Online music sales plummeted 39 percent in the third quarter of this year compared to last year, pushed by increased file sharing and CD burning, new research reveals.
The decline in online sales of CDs and other physical recorded media could pose a serious threat to the music industry, which appears to be losing its battle against the proliferation of free music available online. Furthermore, the research due to be released Monday by comScore Media Metrix shows that not only are online music sales dropping, they are declining at an accelerated rate.
Year-over-year 2002 online music sales fell 12 percent in the first quarter and 28 percent in the second quarter before diving 39 percent in the third quarter.
Furthermore, the researcher said that sales for the first three quarters of the year fell 25 percent over last year, from US$730 million in 2001 to $545 million this year.
The decline corresponds to the rocketing growth of peer-to-peer (P-to-P) file sharing services such as Kazaa and Morpheus, said comScore, based in Reston, Virginia. Both services had less than a million monthly U.S. home users in June of 2001, but by March of 2002 Kazaa had swelled to 5.8 million users and Morpheus boasted 7.2 million.
Furthermore, Kazaa continued to balloon, with more than 10 million U.S. home users in September of 2002, according to comScore.
The growing popularity of file sharing services has not gone unnoticed by the music industry, which has tried to throw lawsuits, legislation and consumer education in their way. Despite these efforts, the services have retained their grip, proving that irresistible lure of something for nothing.
The Recording Industry Association of America Inc. (RIAA), the group that represents the major labels, said last August that CD shipments for the first half of 2002 had dropped 7 percent over the year-ago period.
The figures provided by the RIAA were based on data from PricewaterhouseCoopers LLP, which did not break out online and offline sales figures.

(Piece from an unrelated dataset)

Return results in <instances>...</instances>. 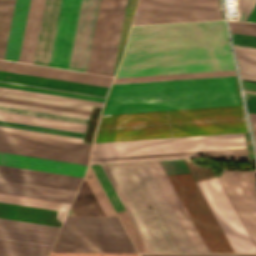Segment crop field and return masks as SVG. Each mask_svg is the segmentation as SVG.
<instances>
[{"mask_svg": "<svg viewBox=\"0 0 256 256\" xmlns=\"http://www.w3.org/2000/svg\"><path fill=\"white\" fill-rule=\"evenodd\" d=\"M51 252H136L129 237H58Z\"/></svg>", "mask_w": 256, "mask_h": 256, "instance_id": "17", "label": "crop field"}, {"mask_svg": "<svg viewBox=\"0 0 256 256\" xmlns=\"http://www.w3.org/2000/svg\"><path fill=\"white\" fill-rule=\"evenodd\" d=\"M256 0H235L238 15L235 20L245 21Z\"/></svg>", "mask_w": 256, "mask_h": 256, "instance_id": "40", "label": "crop field"}, {"mask_svg": "<svg viewBox=\"0 0 256 256\" xmlns=\"http://www.w3.org/2000/svg\"><path fill=\"white\" fill-rule=\"evenodd\" d=\"M229 45L224 20L131 27L125 52ZM234 69L230 46L125 53L116 77Z\"/></svg>", "mask_w": 256, "mask_h": 256, "instance_id": "1", "label": "crop field"}, {"mask_svg": "<svg viewBox=\"0 0 256 256\" xmlns=\"http://www.w3.org/2000/svg\"><path fill=\"white\" fill-rule=\"evenodd\" d=\"M142 256H256V255H213V254H141Z\"/></svg>", "mask_w": 256, "mask_h": 256, "instance_id": "43", "label": "crop field"}, {"mask_svg": "<svg viewBox=\"0 0 256 256\" xmlns=\"http://www.w3.org/2000/svg\"><path fill=\"white\" fill-rule=\"evenodd\" d=\"M80 1H45L33 63L67 69Z\"/></svg>", "mask_w": 256, "mask_h": 256, "instance_id": "6", "label": "crop field"}, {"mask_svg": "<svg viewBox=\"0 0 256 256\" xmlns=\"http://www.w3.org/2000/svg\"><path fill=\"white\" fill-rule=\"evenodd\" d=\"M196 252H208L159 162L147 163Z\"/></svg>", "mask_w": 256, "mask_h": 256, "instance_id": "19", "label": "crop field"}, {"mask_svg": "<svg viewBox=\"0 0 256 256\" xmlns=\"http://www.w3.org/2000/svg\"><path fill=\"white\" fill-rule=\"evenodd\" d=\"M126 0H100L86 72L111 76Z\"/></svg>", "mask_w": 256, "mask_h": 256, "instance_id": "7", "label": "crop field"}, {"mask_svg": "<svg viewBox=\"0 0 256 256\" xmlns=\"http://www.w3.org/2000/svg\"><path fill=\"white\" fill-rule=\"evenodd\" d=\"M240 104L234 76L112 84L102 114Z\"/></svg>", "mask_w": 256, "mask_h": 256, "instance_id": "4", "label": "crop field"}, {"mask_svg": "<svg viewBox=\"0 0 256 256\" xmlns=\"http://www.w3.org/2000/svg\"><path fill=\"white\" fill-rule=\"evenodd\" d=\"M243 105L102 115L94 143L248 132Z\"/></svg>", "mask_w": 256, "mask_h": 256, "instance_id": "3", "label": "crop field"}, {"mask_svg": "<svg viewBox=\"0 0 256 256\" xmlns=\"http://www.w3.org/2000/svg\"><path fill=\"white\" fill-rule=\"evenodd\" d=\"M0 96H6V97H12V98H18V99H25V100H31V101H37V102H44V103H50V104H56V105H63V106H69V107H76V108H82V109H88V110H91V108H92V106H89V105L69 103V102L56 101V100H49V99L23 96V95H16V94L3 93V92H0Z\"/></svg>", "mask_w": 256, "mask_h": 256, "instance_id": "36", "label": "crop field"}, {"mask_svg": "<svg viewBox=\"0 0 256 256\" xmlns=\"http://www.w3.org/2000/svg\"><path fill=\"white\" fill-rule=\"evenodd\" d=\"M0 125L83 138L84 134L0 121Z\"/></svg>", "mask_w": 256, "mask_h": 256, "instance_id": "38", "label": "crop field"}, {"mask_svg": "<svg viewBox=\"0 0 256 256\" xmlns=\"http://www.w3.org/2000/svg\"><path fill=\"white\" fill-rule=\"evenodd\" d=\"M234 252H256V248L219 183L199 188Z\"/></svg>", "mask_w": 256, "mask_h": 256, "instance_id": "12", "label": "crop field"}, {"mask_svg": "<svg viewBox=\"0 0 256 256\" xmlns=\"http://www.w3.org/2000/svg\"><path fill=\"white\" fill-rule=\"evenodd\" d=\"M14 0H0V59H3Z\"/></svg>", "mask_w": 256, "mask_h": 256, "instance_id": "32", "label": "crop field"}, {"mask_svg": "<svg viewBox=\"0 0 256 256\" xmlns=\"http://www.w3.org/2000/svg\"><path fill=\"white\" fill-rule=\"evenodd\" d=\"M29 0H16L4 59L17 61ZM44 0H31L18 61L32 63Z\"/></svg>", "mask_w": 256, "mask_h": 256, "instance_id": "10", "label": "crop field"}, {"mask_svg": "<svg viewBox=\"0 0 256 256\" xmlns=\"http://www.w3.org/2000/svg\"><path fill=\"white\" fill-rule=\"evenodd\" d=\"M72 209L76 216H116L97 179L83 182Z\"/></svg>", "mask_w": 256, "mask_h": 256, "instance_id": "20", "label": "crop field"}, {"mask_svg": "<svg viewBox=\"0 0 256 256\" xmlns=\"http://www.w3.org/2000/svg\"><path fill=\"white\" fill-rule=\"evenodd\" d=\"M9 76V78H7ZM0 80L105 97L109 88L0 71Z\"/></svg>", "mask_w": 256, "mask_h": 256, "instance_id": "23", "label": "crop field"}, {"mask_svg": "<svg viewBox=\"0 0 256 256\" xmlns=\"http://www.w3.org/2000/svg\"><path fill=\"white\" fill-rule=\"evenodd\" d=\"M217 0H139L132 25L221 19Z\"/></svg>", "mask_w": 256, "mask_h": 256, "instance_id": "8", "label": "crop field"}, {"mask_svg": "<svg viewBox=\"0 0 256 256\" xmlns=\"http://www.w3.org/2000/svg\"><path fill=\"white\" fill-rule=\"evenodd\" d=\"M227 75H236V74H235L234 70H227V71H212V72H197V73L122 77V78H115L113 83L150 81V80H165V79H181V78H196V77H211V76H227Z\"/></svg>", "mask_w": 256, "mask_h": 256, "instance_id": "29", "label": "crop field"}, {"mask_svg": "<svg viewBox=\"0 0 256 256\" xmlns=\"http://www.w3.org/2000/svg\"><path fill=\"white\" fill-rule=\"evenodd\" d=\"M0 100L1 101L14 102V103L27 104V105L40 106V107L54 108V109H60V110H67V111H73V112H80V113H86V114L90 113V111H88V110L69 108V107H63V106H56V105L37 103V102H31V101H25V100H18V99H12V98L0 97Z\"/></svg>", "mask_w": 256, "mask_h": 256, "instance_id": "39", "label": "crop field"}, {"mask_svg": "<svg viewBox=\"0 0 256 256\" xmlns=\"http://www.w3.org/2000/svg\"><path fill=\"white\" fill-rule=\"evenodd\" d=\"M213 157L249 160L243 133L94 144L90 163Z\"/></svg>", "mask_w": 256, "mask_h": 256, "instance_id": "5", "label": "crop field"}, {"mask_svg": "<svg viewBox=\"0 0 256 256\" xmlns=\"http://www.w3.org/2000/svg\"><path fill=\"white\" fill-rule=\"evenodd\" d=\"M49 256H138L137 253H50Z\"/></svg>", "mask_w": 256, "mask_h": 256, "instance_id": "42", "label": "crop field"}, {"mask_svg": "<svg viewBox=\"0 0 256 256\" xmlns=\"http://www.w3.org/2000/svg\"><path fill=\"white\" fill-rule=\"evenodd\" d=\"M0 106L33 110V111L46 112V113L59 114V115L72 116V117H79V118H85V119H88V117H89V115H86V114L66 112V111L40 108V107H34V106H27V105H20V104L7 103V102H1V101H0Z\"/></svg>", "mask_w": 256, "mask_h": 256, "instance_id": "35", "label": "crop field"}, {"mask_svg": "<svg viewBox=\"0 0 256 256\" xmlns=\"http://www.w3.org/2000/svg\"><path fill=\"white\" fill-rule=\"evenodd\" d=\"M0 111L18 113V114H24V115H31V116H37V117H44V118H51V119H57V120H64V121H70V122H77V123H83V124H86L88 121L85 119L65 117V116L39 113V112H33V111H26V110H19V109L6 108V107H0Z\"/></svg>", "mask_w": 256, "mask_h": 256, "instance_id": "34", "label": "crop field"}, {"mask_svg": "<svg viewBox=\"0 0 256 256\" xmlns=\"http://www.w3.org/2000/svg\"><path fill=\"white\" fill-rule=\"evenodd\" d=\"M6 203V202H5ZM0 203V218L60 227L66 213Z\"/></svg>", "mask_w": 256, "mask_h": 256, "instance_id": "25", "label": "crop field"}, {"mask_svg": "<svg viewBox=\"0 0 256 256\" xmlns=\"http://www.w3.org/2000/svg\"><path fill=\"white\" fill-rule=\"evenodd\" d=\"M0 70L109 87L113 78L0 60Z\"/></svg>", "mask_w": 256, "mask_h": 256, "instance_id": "22", "label": "crop field"}, {"mask_svg": "<svg viewBox=\"0 0 256 256\" xmlns=\"http://www.w3.org/2000/svg\"><path fill=\"white\" fill-rule=\"evenodd\" d=\"M231 32L256 35V25L229 21ZM231 33L233 43L237 46L256 48V36Z\"/></svg>", "mask_w": 256, "mask_h": 256, "instance_id": "31", "label": "crop field"}, {"mask_svg": "<svg viewBox=\"0 0 256 256\" xmlns=\"http://www.w3.org/2000/svg\"><path fill=\"white\" fill-rule=\"evenodd\" d=\"M0 130H7V131H13V132H20V133H26V134H33V135H39V136L52 137V138L72 140V141H78V142L82 141V139H80V138L67 137V136H61V135H54V134H48V133H41V132H34V131L21 130V129H15V128H8V127H2V126H0Z\"/></svg>", "mask_w": 256, "mask_h": 256, "instance_id": "41", "label": "crop field"}, {"mask_svg": "<svg viewBox=\"0 0 256 256\" xmlns=\"http://www.w3.org/2000/svg\"><path fill=\"white\" fill-rule=\"evenodd\" d=\"M218 180L256 246L255 171L223 170Z\"/></svg>", "mask_w": 256, "mask_h": 256, "instance_id": "11", "label": "crop field"}, {"mask_svg": "<svg viewBox=\"0 0 256 256\" xmlns=\"http://www.w3.org/2000/svg\"><path fill=\"white\" fill-rule=\"evenodd\" d=\"M93 170L95 171L100 183L102 184L107 196L109 197L112 205L114 206L116 212L118 211H122L123 208L118 200V198L116 197L111 185L109 184L105 174L103 173L100 165H91ZM122 221V223L124 224L125 228L127 229L136 249L138 250V252H147L145 246L143 245L140 237L138 236L136 230L134 229L131 221L129 220L127 214L125 211L123 212H119L117 213Z\"/></svg>", "mask_w": 256, "mask_h": 256, "instance_id": "26", "label": "crop field"}, {"mask_svg": "<svg viewBox=\"0 0 256 256\" xmlns=\"http://www.w3.org/2000/svg\"><path fill=\"white\" fill-rule=\"evenodd\" d=\"M0 120L84 133L86 125L0 112Z\"/></svg>", "mask_w": 256, "mask_h": 256, "instance_id": "27", "label": "crop field"}, {"mask_svg": "<svg viewBox=\"0 0 256 256\" xmlns=\"http://www.w3.org/2000/svg\"><path fill=\"white\" fill-rule=\"evenodd\" d=\"M0 152L86 165L88 157L0 144ZM0 153V159L84 172L86 166Z\"/></svg>", "mask_w": 256, "mask_h": 256, "instance_id": "15", "label": "crop field"}, {"mask_svg": "<svg viewBox=\"0 0 256 256\" xmlns=\"http://www.w3.org/2000/svg\"><path fill=\"white\" fill-rule=\"evenodd\" d=\"M60 228L0 219V238L51 246Z\"/></svg>", "mask_w": 256, "mask_h": 256, "instance_id": "21", "label": "crop field"}, {"mask_svg": "<svg viewBox=\"0 0 256 256\" xmlns=\"http://www.w3.org/2000/svg\"><path fill=\"white\" fill-rule=\"evenodd\" d=\"M0 143L66 152L85 156H87L90 146L87 144L54 140L2 131H0Z\"/></svg>", "mask_w": 256, "mask_h": 256, "instance_id": "24", "label": "crop field"}, {"mask_svg": "<svg viewBox=\"0 0 256 256\" xmlns=\"http://www.w3.org/2000/svg\"><path fill=\"white\" fill-rule=\"evenodd\" d=\"M245 95L256 96V81L241 79ZM245 96L248 112L256 113V97Z\"/></svg>", "mask_w": 256, "mask_h": 256, "instance_id": "37", "label": "crop field"}, {"mask_svg": "<svg viewBox=\"0 0 256 256\" xmlns=\"http://www.w3.org/2000/svg\"><path fill=\"white\" fill-rule=\"evenodd\" d=\"M101 167L148 252H195L146 163Z\"/></svg>", "mask_w": 256, "mask_h": 256, "instance_id": "2", "label": "crop field"}, {"mask_svg": "<svg viewBox=\"0 0 256 256\" xmlns=\"http://www.w3.org/2000/svg\"><path fill=\"white\" fill-rule=\"evenodd\" d=\"M254 139L256 140V131H253ZM256 145V143H255Z\"/></svg>", "mask_w": 256, "mask_h": 256, "instance_id": "46", "label": "crop field"}, {"mask_svg": "<svg viewBox=\"0 0 256 256\" xmlns=\"http://www.w3.org/2000/svg\"><path fill=\"white\" fill-rule=\"evenodd\" d=\"M0 86L104 102L105 98L0 82Z\"/></svg>", "mask_w": 256, "mask_h": 256, "instance_id": "33", "label": "crop field"}, {"mask_svg": "<svg viewBox=\"0 0 256 256\" xmlns=\"http://www.w3.org/2000/svg\"><path fill=\"white\" fill-rule=\"evenodd\" d=\"M0 191L71 202L74 194L59 190L0 182ZM0 192V201L67 211L70 203Z\"/></svg>", "mask_w": 256, "mask_h": 256, "instance_id": "14", "label": "crop field"}, {"mask_svg": "<svg viewBox=\"0 0 256 256\" xmlns=\"http://www.w3.org/2000/svg\"><path fill=\"white\" fill-rule=\"evenodd\" d=\"M250 115H251L250 120H251L252 129L256 130V114L250 113Z\"/></svg>", "mask_w": 256, "mask_h": 256, "instance_id": "45", "label": "crop field"}, {"mask_svg": "<svg viewBox=\"0 0 256 256\" xmlns=\"http://www.w3.org/2000/svg\"><path fill=\"white\" fill-rule=\"evenodd\" d=\"M246 21L248 22H256V4L254 8L252 9L251 13L247 17Z\"/></svg>", "mask_w": 256, "mask_h": 256, "instance_id": "44", "label": "crop field"}, {"mask_svg": "<svg viewBox=\"0 0 256 256\" xmlns=\"http://www.w3.org/2000/svg\"><path fill=\"white\" fill-rule=\"evenodd\" d=\"M99 0H82L68 69L86 70Z\"/></svg>", "mask_w": 256, "mask_h": 256, "instance_id": "16", "label": "crop field"}, {"mask_svg": "<svg viewBox=\"0 0 256 256\" xmlns=\"http://www.w3.org/2000/svg\"><path fill=\"white\" fill-rule=\"evenodd\" d=\"M50 247L0 239V256H46Z\"/></svg>", "mask_w": 256, "mask_h": 256, "instance_id": "28", "label": "crop field"}, {"mask_svg": "<svg viewBox=\"0 0 256 256\" xmlns=\"http://www.w3.org/2000/svg\"><path fill=\"white\" fill-rule=\"evenodd\" d=\"M0 165L52 172V173H59V174L72 175V176H79V177L83 176V174L81 173L43 168V167H37V166H30V165L11 163V162H5V161H0ZM79 177L55 175V174H48V173L0 166V179L67 188V189H73V190L77 189L81 181V178ZM7 180H2V181H7ZM13 181H9V182H13ZM20 182H16V183H20ZM27 183H23V184H27ZM33 184H30V185H33ZM40 185H36V186H40ZM47 186H42V187H47ZM53 187H48V188H53ZM60 188H54V189H60ZM67 189H60V190L75 192L73 190H67Z\"/></svg>", "mask_w": 256, "mask_h": 256, "instance_id": "13", "label": "crop field"}, {"mask_svg": "<svg viewBox=\"0 0 256 256\" xmlns=\"http://www.w3.org/2000/svg\"><path fill=\"white\" fill-rule=\"evenodd\" d=\"M58 236H127L115 217H67Z\"/></svg>", "mask_w": 256, "mask_h": 256, "instance_id": "18", "label": "crop field"}, {"mask_svg": "<svg viewBox=\"0 0 256 256\" xmlns=\"http://www.w3.org/2000/svg\"><path fill=\"white\" fill-rule=\"evenodd\" d=\"M240 75L244 79L256 80V49L234 46Z\"/></svg>", "mask_w": 256, "mask_h": 256, "instance_id": "30", "label": "crop field"}, {"mask_svg": "<svg viewBox=\"0 0 256 256\" xmlns=\"http://www.w3.org/2000/svg\"><path fill=\"white\" fill-rule=\"evenodd\" d=\"M209 252H233L191 174L168 176Z\"/></svg>", "mask_w": 256, "mask_h": 256, "instance_id": "9", "label": "crop field"}]
</instances>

Upon releasing its figures in August, RIAA President Cary Sherman said that, “cumulatively, this data should refute any notion that illegal file sharing helps the music industry.”
It makes sense then that the steepest sales declines would be online, among Net savvy users. According to research provided by the RIAA, 35 percent of young Internet-connected music buyers said that the first thing they do after hearing music they like by an unfamiliar artist is to download the song for free.